## Exercise prompt
Return each line of the data below that contains the string "AddressWidth".

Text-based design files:

╔══

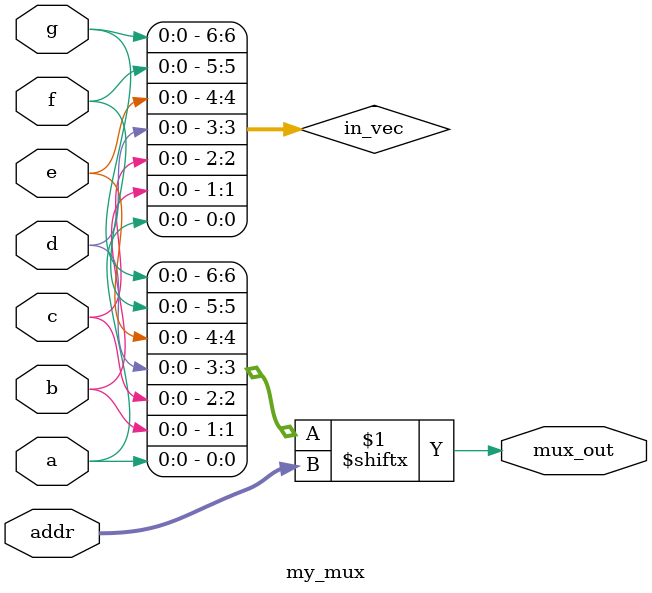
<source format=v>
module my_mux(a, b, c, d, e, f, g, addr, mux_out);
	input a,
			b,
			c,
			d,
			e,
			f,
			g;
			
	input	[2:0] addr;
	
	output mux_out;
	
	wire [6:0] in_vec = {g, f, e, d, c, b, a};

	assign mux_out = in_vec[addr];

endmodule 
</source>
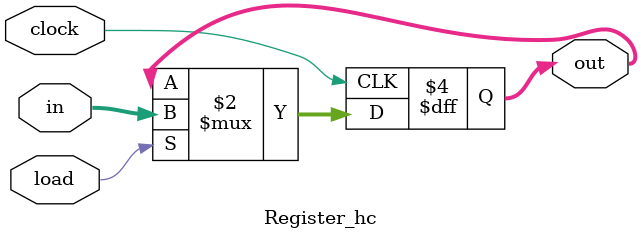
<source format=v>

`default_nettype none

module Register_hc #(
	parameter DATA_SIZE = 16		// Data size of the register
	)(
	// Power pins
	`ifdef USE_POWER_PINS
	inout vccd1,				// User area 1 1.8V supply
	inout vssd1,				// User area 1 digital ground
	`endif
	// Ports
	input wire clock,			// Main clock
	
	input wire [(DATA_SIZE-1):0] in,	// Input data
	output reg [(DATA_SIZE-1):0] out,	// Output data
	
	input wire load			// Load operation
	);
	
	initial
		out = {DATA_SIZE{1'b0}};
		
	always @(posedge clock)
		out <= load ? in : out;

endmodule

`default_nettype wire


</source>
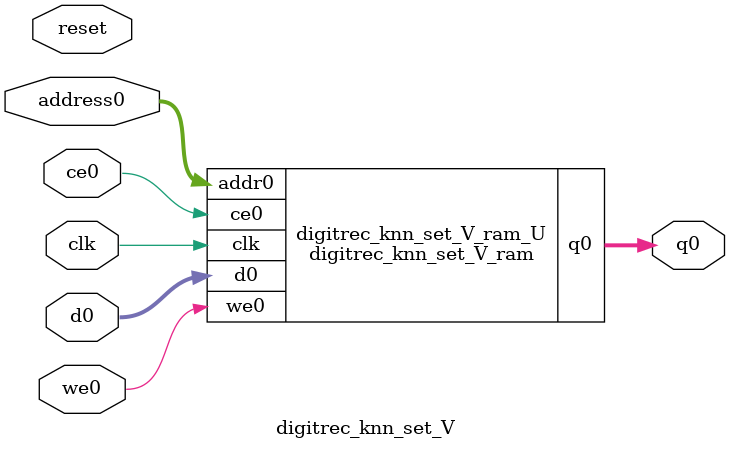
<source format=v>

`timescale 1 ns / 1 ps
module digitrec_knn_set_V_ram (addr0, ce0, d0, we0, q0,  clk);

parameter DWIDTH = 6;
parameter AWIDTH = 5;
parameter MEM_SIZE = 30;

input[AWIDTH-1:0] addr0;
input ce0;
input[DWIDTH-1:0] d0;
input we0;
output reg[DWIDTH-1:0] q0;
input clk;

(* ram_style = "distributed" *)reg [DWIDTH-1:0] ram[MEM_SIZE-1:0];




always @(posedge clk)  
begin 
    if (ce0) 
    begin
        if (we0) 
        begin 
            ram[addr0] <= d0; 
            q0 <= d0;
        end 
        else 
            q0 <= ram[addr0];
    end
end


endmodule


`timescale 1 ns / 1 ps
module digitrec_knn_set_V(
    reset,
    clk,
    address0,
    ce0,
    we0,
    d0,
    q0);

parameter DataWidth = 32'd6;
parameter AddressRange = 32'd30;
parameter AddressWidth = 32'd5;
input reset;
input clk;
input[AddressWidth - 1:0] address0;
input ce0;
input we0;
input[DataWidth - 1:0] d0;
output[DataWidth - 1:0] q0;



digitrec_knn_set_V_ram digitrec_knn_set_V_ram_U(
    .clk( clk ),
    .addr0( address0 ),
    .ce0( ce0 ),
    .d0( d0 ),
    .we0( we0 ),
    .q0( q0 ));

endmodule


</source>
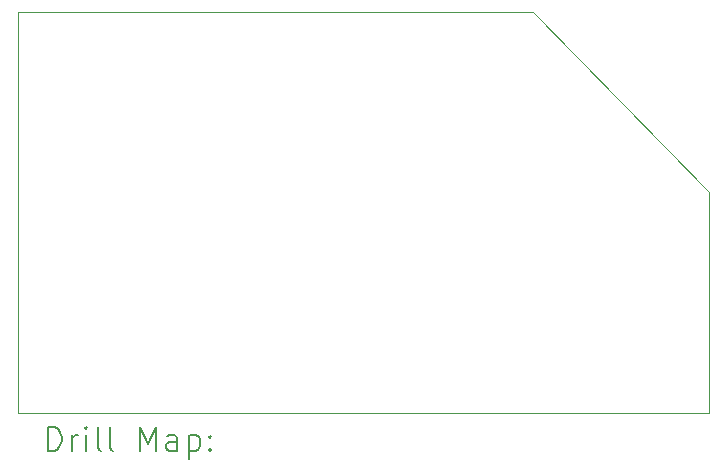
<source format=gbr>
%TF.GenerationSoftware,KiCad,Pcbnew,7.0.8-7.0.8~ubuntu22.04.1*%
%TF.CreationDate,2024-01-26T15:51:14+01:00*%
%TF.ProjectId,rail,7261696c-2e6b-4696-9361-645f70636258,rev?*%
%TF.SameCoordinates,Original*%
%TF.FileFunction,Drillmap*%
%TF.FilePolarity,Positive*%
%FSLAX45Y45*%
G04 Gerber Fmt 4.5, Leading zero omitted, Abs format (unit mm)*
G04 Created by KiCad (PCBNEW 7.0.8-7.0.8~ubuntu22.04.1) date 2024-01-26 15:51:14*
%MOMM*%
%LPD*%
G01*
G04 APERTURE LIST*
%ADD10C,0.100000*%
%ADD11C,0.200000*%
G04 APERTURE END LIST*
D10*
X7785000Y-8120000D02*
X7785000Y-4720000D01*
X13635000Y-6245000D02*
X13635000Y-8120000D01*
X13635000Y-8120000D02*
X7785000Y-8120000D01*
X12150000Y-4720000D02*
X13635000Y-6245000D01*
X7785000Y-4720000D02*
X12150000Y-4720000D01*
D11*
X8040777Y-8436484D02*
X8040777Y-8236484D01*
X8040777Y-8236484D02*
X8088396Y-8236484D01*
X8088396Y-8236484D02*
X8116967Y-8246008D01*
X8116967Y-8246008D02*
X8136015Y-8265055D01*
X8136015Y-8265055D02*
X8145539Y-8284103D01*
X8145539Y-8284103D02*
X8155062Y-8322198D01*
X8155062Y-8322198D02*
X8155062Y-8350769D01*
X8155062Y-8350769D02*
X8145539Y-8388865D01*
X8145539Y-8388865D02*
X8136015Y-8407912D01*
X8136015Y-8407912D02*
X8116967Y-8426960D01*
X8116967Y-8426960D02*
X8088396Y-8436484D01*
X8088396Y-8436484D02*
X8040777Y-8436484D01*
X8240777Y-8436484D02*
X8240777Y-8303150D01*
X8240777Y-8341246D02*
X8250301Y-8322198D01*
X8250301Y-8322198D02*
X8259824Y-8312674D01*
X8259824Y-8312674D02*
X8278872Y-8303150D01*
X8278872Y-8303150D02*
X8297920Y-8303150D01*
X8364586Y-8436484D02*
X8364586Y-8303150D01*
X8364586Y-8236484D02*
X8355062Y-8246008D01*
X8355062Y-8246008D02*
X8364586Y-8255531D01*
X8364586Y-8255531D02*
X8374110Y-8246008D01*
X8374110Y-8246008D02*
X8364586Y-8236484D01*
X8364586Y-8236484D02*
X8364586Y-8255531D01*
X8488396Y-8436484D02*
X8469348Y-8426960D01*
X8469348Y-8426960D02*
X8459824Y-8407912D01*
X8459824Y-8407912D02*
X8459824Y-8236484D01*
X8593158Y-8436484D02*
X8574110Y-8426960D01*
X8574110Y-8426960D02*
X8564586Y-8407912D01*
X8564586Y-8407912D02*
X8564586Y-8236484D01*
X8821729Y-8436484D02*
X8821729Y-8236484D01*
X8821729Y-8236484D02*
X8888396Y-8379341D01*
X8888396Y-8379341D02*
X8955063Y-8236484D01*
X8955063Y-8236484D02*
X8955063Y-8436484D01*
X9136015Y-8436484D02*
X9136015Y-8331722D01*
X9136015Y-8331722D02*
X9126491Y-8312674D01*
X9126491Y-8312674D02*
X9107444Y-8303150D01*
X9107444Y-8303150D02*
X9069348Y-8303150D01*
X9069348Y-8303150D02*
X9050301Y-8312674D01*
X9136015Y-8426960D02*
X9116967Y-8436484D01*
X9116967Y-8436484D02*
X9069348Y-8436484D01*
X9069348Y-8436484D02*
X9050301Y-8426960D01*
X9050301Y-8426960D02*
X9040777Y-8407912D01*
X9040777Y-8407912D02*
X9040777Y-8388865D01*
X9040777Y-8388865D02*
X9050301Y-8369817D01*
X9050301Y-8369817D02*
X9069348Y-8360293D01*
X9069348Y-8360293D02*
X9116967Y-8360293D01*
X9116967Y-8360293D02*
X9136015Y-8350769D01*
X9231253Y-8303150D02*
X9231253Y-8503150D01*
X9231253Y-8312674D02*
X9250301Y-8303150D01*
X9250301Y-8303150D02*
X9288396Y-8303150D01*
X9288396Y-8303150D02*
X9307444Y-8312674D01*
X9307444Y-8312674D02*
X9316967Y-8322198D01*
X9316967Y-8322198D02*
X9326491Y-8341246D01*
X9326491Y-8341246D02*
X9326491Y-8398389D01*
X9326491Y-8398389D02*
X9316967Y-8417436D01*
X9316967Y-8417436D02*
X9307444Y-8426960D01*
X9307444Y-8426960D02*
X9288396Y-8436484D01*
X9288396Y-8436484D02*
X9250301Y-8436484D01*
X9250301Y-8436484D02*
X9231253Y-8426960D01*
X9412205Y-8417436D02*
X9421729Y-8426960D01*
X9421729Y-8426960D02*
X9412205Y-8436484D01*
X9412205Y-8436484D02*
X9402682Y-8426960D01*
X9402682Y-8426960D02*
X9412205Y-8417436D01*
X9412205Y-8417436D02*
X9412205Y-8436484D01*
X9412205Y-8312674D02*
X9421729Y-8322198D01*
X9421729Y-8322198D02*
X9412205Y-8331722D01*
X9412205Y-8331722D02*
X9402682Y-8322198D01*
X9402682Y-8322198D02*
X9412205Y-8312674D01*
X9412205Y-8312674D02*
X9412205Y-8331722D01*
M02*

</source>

╚══
╔══

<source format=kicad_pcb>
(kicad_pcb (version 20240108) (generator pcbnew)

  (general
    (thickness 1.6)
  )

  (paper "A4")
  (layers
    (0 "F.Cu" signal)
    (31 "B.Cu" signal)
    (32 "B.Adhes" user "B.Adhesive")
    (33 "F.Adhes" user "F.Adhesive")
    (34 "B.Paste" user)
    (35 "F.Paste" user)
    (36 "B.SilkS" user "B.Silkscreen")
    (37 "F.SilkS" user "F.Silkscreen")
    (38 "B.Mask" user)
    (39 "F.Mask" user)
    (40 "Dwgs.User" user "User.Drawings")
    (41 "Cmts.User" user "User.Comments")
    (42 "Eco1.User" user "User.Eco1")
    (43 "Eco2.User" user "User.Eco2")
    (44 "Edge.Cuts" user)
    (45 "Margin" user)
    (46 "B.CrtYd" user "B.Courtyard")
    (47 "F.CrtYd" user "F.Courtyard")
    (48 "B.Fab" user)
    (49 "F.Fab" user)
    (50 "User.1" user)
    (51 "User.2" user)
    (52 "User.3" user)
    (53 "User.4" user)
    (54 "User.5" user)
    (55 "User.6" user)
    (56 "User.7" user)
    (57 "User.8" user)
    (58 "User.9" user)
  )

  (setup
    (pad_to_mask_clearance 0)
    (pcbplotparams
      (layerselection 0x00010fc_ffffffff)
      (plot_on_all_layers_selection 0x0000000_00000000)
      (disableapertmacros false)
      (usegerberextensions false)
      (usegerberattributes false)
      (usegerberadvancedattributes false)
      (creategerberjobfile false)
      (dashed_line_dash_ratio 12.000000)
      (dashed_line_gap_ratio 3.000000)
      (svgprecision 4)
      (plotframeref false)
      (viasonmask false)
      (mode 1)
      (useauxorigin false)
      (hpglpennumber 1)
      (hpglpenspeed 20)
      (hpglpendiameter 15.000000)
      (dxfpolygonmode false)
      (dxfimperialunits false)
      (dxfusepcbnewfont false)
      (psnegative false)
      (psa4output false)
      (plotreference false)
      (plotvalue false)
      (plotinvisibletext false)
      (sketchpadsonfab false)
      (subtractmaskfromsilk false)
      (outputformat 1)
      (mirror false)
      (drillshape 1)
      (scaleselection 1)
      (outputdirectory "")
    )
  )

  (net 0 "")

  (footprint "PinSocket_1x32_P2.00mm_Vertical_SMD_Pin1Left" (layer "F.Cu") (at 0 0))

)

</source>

╚══

## Response below
parameter AddressWidth = 32'd5;
input[AddressWidth - 1:0] address0;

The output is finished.